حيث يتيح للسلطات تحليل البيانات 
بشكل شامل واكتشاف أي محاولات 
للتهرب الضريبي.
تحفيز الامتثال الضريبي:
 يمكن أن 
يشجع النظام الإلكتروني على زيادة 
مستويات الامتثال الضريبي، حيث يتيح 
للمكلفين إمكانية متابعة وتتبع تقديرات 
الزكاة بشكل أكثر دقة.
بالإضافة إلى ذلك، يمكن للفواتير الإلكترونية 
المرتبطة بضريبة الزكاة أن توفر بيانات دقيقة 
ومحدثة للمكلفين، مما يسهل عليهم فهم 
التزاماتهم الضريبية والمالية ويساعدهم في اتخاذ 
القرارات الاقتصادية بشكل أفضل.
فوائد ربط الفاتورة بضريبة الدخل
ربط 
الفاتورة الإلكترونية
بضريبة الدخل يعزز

==

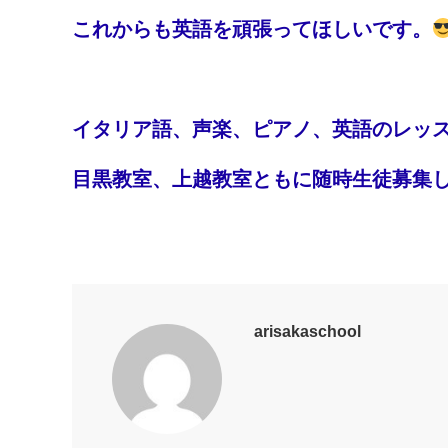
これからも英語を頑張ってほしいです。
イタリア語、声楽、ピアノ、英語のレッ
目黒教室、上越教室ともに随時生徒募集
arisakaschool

EXERCISE ::
Of the entries listed above, reproduce only the lines starting at the line containing "القرارات الاقتصادية بشكل أفضل." and ending at the line containing "بضريبة الدخل يعزز". Include both, exactly as they stand.

WRITTEN SOLUTION ::
القرارات الاقتصادية بشكل أفضل.
فوائد ربط الفاتورة بضريبة الدخل
ربط 
الفاتورة الإلكترونية
بضريبة الدخل يعزز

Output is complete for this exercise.